> _练习文本_
┄┄┄┄┄┄┄┄┄┄
[UVA][dp] 11400 - Lighting System Design
Problem F
Lighting System
Design
Input: Standard Input
Output: Standard Output
You are given the task to design a lighting system for a huge conference hall. After doing a lot of calculation & sketching, you have figured out the requirements for an energy-efficient design that can properly illuminate the entire hall. According to your design, you need lamps of n different power ratings. For some strange current regulation method, all the lamps need to be fed with the same amount of current. So, each category of lamp has a corresponding voltage rating. Now, you know the number of lamps & cost of every single unit of lamp for each category. But the problem is, you are to buy equivalent voltage sources for all the lamp categories. You can buy a single voltage source for each category (Each source is capable of supplying to infinite number of lamps of its voltage rating.) & complete the design. But the accounts section of your company soon figures out that they might be able to reduce the total system cost by eliminating some of the voltage sources & replacing the lamps of that category with higher rating lamps. Certainly you can never replace a lamp by a lower rating lamp as some portion of the hall might not be illuminated then. You are more concerned about money-saving than energy-saving. Find the minimum possible cost to design the system.
┄┄┄┄┄┄┄┄┄┄
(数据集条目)
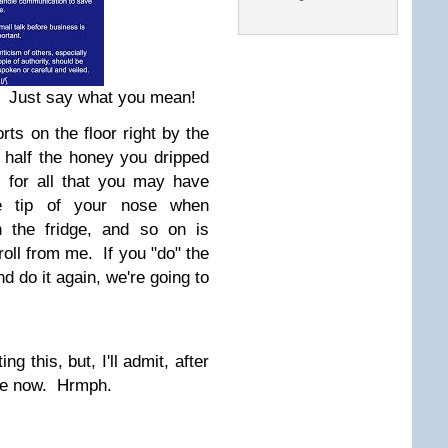
! Just say what you mean!
rts on the floor right by the
p half the honey you dripped
g for all that you may have
he tip of your nose when
n the fridge, and so on is
roll from me. If you "do" the
d do it again, we're going to
ng this, but, I'll admit, after
ttle now. Hrmph.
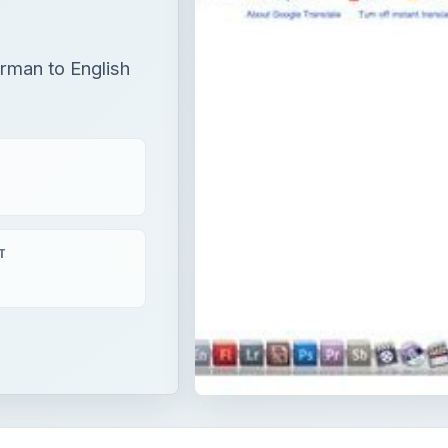
erman to English
T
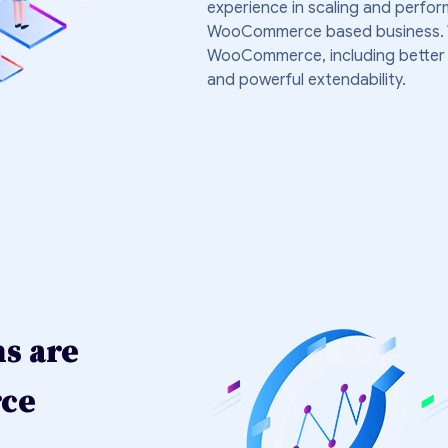
experience in scaling and perfo
WooCommerce based business. We 
WooCommerce, including better co
and powerful extendability.
ns are
rce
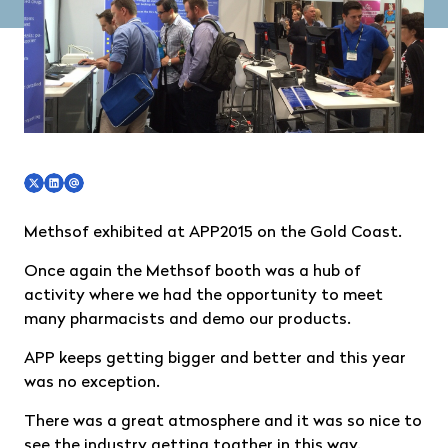
Methsof exhibited at
APP2015
on the Gold Coast.
Once again the Methsof booth was a hub of
activity where we had the opportunity to meet
many pharmacists and demo our products.
APP keeps getting bigger and better and this year
was no exception.
There was a great atmosphere and it was so nice to
see the industry getting togther in this way.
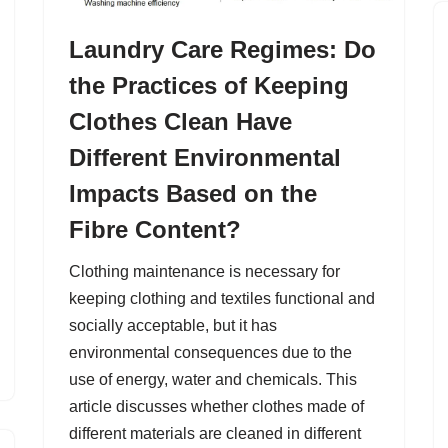
Laundry Care Regimes: Do
the Practices of Keeping
Clothes Clean Have
Different Environmental
Impacts Based on the
Fibre Content?
Clothing maintenance is necessary for
keeping clothing and textiles functional and
socially acceptable, but it has
environmental consequences due to the
use of energy, water and chemicals. This
article discusses whether clothes made of
different materials are cleaned in different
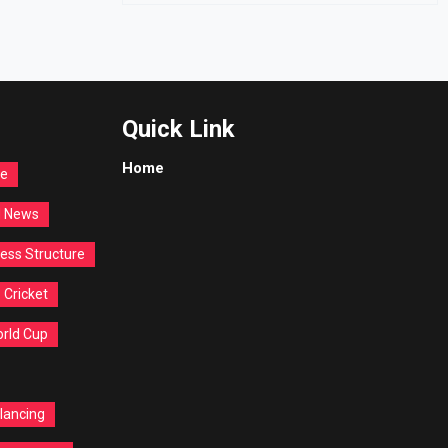
Quick Link
Home
re
d News
ess Structure
Cricket
orld Cup
lancing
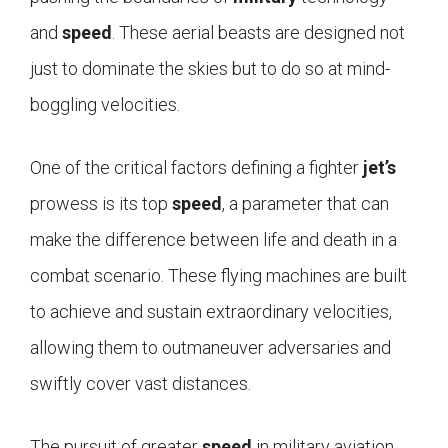
and
speed
. These aerial beasts are designed not
just to dominate the skies but to do so at mind-
boggling velocities.
One of the critical factors defining a fighter
jet’s
prowess is its top
speed
, a parameter that can
make the difference between life and death in a
combat scenario. These flying machines are built
to achieve and sustain extraordinary velocities,
allowing them to outmaneuver adversaries and
swiftly cover vast distances.
The pursuit of greater
speed
in military aviation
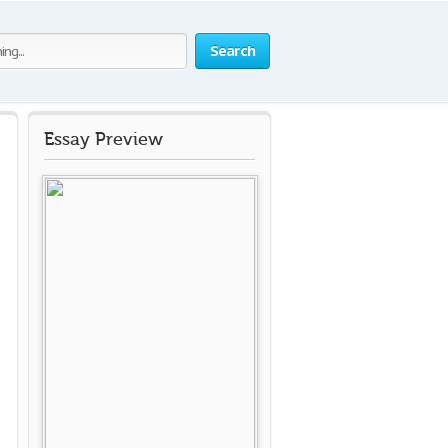
Search
Essay Preview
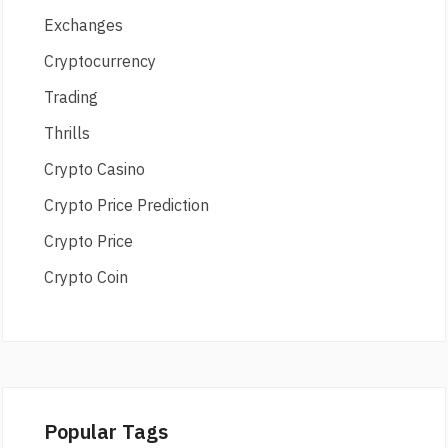
Exchanges
Cryptocurrency
Trading
Thrills
Crypto Casino
Crypto Price Prediction
Crypto Price
Crypto Coin
Popular Tags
┄┄┄┄┄┄┄┄┄┄
> _完成以下练习_
A. 请从数据行中摘录从含有“Methsof exhibited at”的那一行到含有“see the industry getting togther in this way.”的那一行，首尾两行都包括在内，并照原样逐行抄出。
B. 请接着上面那道照明系统设计题目的最后一句往下续写。

> _练习答案_
A.
Methsof exhibited at
APP2015
on the Gold Coast.
Once again the Methsof booth was a hub of
activity where we had the opportunity to meet
many pharmacists and demo our products.
APP keeps getting bigger and better and this year
was no exception.
There was a great atmosphere and it was so nice to
see the industry getting togther in this way.

B.
Input
Each case in the input begins with n (1<=n<=1000), denoting the number of categories. Each of the following n lines describes a category. A category is described by 4 integers - V (1<=V<=132000), the voltage rating, K (1<=K<=1000), the cost of a voltage source of this rating, C (1<=C<=10), the cost of a lamp of this rating & L (1<=L<=100), the number of lamps required in this category. The input terminates with a test case where n = 0. This case should not be processed.
Output
For each test case, print the minimum possible cost to design the system.
Sample Input Output for Sample Input
3 100 500 10 20 120 600 8 16 220 400 7 18 0 |
778 |
Problemsetter: Mohammad Mahmudur Rahman
Special Thanks to: Manzurur Rahman Khan
題目描述:
要設計會議的照明系統,每種需求燈泡擁有各自的電壓跟花費,而同時會有專屬的電源供應器來供應相同總類的所有燈泡,設計時,已經指派各種燈泡的指定個數,但是可以使用電壓大的代替電壓小的。
求最少花費。
題目解法:
不仿大膽猜測一下,肯定跟電壓大小順序 DP 有關。
再證明幾點
1) 如果要替換某個燈泡時,肯定一次就會將該種燈泡全部替換。不會使用部分替換來減少金額。易想而知,部分替換絕對沒有比全部替換來得好,全部替換還可以省下電源供應器的錢。
-> 事實上還是要看一下函數圖來證明,想必一定是單調的。
2) 替換時,一定是替換前面的連續段。// 假使已經根據電壓大小由小排到大。
-> 不會跳號替換,因為假使跳號時,則表示被忽略的那個無法減少花費,而它的前一個卻能減少花費,可以推估這個解必然也要納入替換中,這裡有點 greedy 的意思在。
最後 dp[i] 表示考慮前 i 個,並且以 i 為最佳解的最後一組型式的最少花費。
O(n^2)
#include <stdio.h>
#include <algorithm>
using namespace std;
struct Light {
int V, K, C, L;
bool operator<(const Light &a) const {
return V < a.V;
}
};
int main() {
int n, i, j;
Light D[1005];
while(scanf("%d", &n) == 1 && n) {
for(i = 0; i < n; i++)
scanf("%d %d %d %d", &D[i].V, &D[i].K, &D[i].C, &D[i].L);
sort(D, D+n);
int dp[1005];
for(i = 0; i < n; i++) {
int sum = 0;
dp[i] = 0xfffffff;
for(j = i; j >= 0; j--) {
sum += D[j].L;
if(j)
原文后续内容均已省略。